Stored items:

# # # # # # #

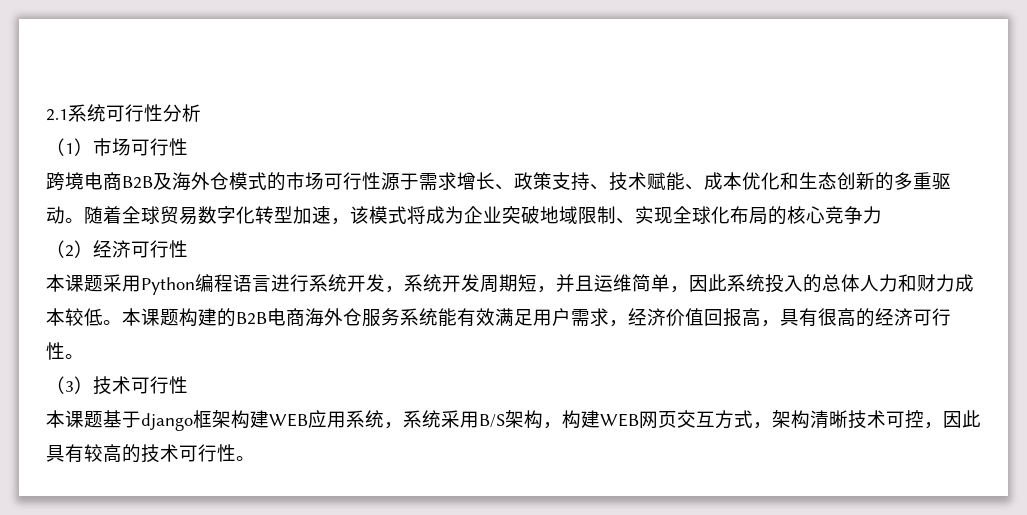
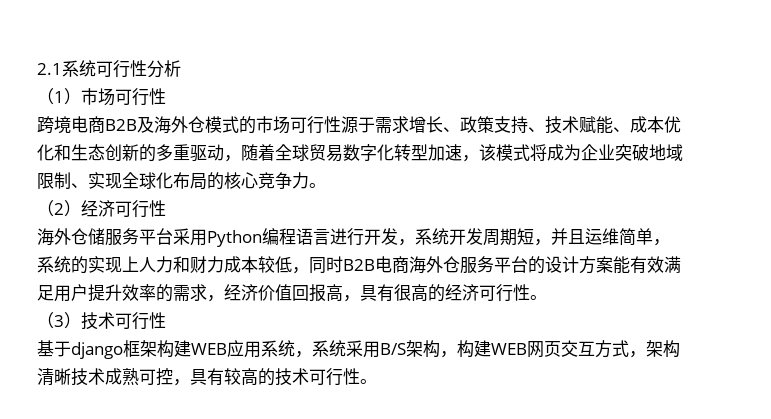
[65,218,84,223] 。 -> [224,155,241,162] ，
(882, 215) none -> [309,183,326,188] 。
[46,274,103,292] 本课题 -> [37,228,173,246] 海外仓储服务平台
[309,274,347,292] 系统 -> (364, 237) none
[689,274,860,293] 因此系统投入的总体 -> [37,256,139,274] 系统的实现上
[103,308,236,327] 。本课题构建的 -> [292,256,343,274] ，同时
[400,308,438,326] 系统 -> [494,256,613,274] 平台的设计方案
(571, 317) none -> [88,284,173,302] 提升效率的
[46,410,103,428] 本课题 -> (166, 320) none
[886,410,981,429] 可控，因此 -> [105,368,190,386] 成熟可控，

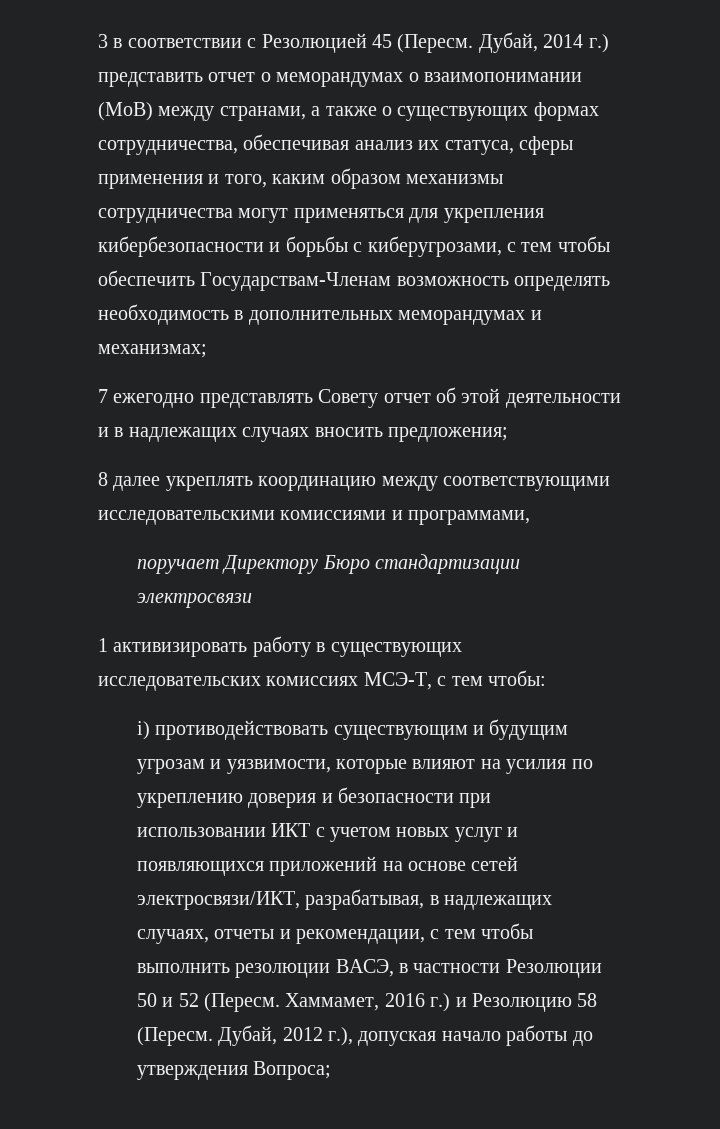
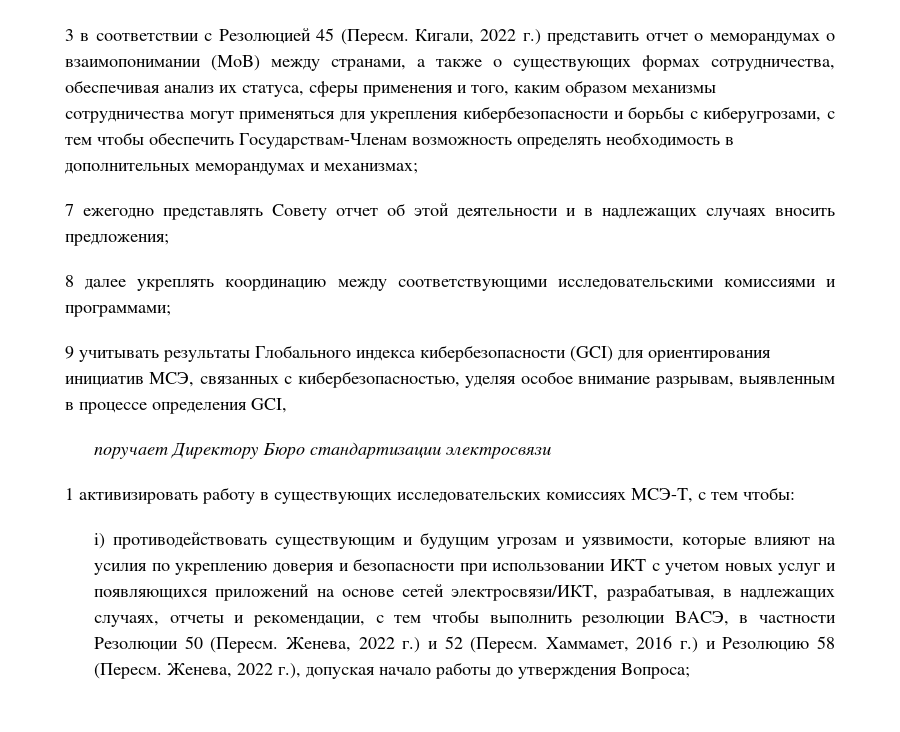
[478,32,584,53] Дубай, 2014 -> [415,29,517,44] Кигали, 2022
[408,510,531,525] программами, -> [65,305,171,317] [65,345,771,362] [65,371,836,388] [65,398,287,414] программами; // 9 учитывать результаты Глобального индекса кибербезопасности (GCI) для ориентирования инициатив МСЭ, связанных с кибербезопасностью, уделяя особое внимание разрывам, выявленным в процессе определения GCI,
(157, 1000) none -> [210,637,421,653] (Пересм. Женева, 2022 г.)
[218,1025,323,1046] Дубай, 2012 -> [167,663,274,678] Женева, 2022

# # # # # # #

Reproduce every line above word for word; no images.

## Answer box:
[65,218,84,223] 。 -> [224,155,241,162] ，
(882, 215) none -> [309,183,326,188] 。
[46,274,103,292] 本课题 -> [37,228,173,246] 海外仓储服务平台
[309,274,347,292] 系统 -> (364, 237) none
[689,274,860,293] 因此系统投入的总体 -> [37,256,139,274] 系统的实现上
[103,308,236,327] 。本课题构建的 -> [292,256,343,274] ，同时
[400,308,438,326] 系统 -> [494,256,613,274] 平台的设计方案
(571, 317) none -> [88,284,173,302] 提升效率的
[46,410,103,428] 本课题 -> (166, 320) none
[886,410,981,429] 可控，因此 -> [105,368,190,386] 成熟可控，

[478,32,584,53] Дубай, 2014 -> [415,29,517,44] Кигали, 2022
[408,510,531,525] программами, -> [65,305,171,317] [65,345,771,362] [65,371,836,388] [65,398,287,414] программами; // 9 учитывать результаты Глобального индекса кибербезопасности (GCI) для ориентирования инициатив МСЭ, связанных с кибербезопасностью, уделяя особое внимание разрывам, выявленным в процессе определения GCI,
(157, 1000) none -> [210,637,421,653] (Пересм. Женева, 2022 г.)
[218,1025,323,1046] Дубай, 2012 -> [167,663,274,678] Женева, 2022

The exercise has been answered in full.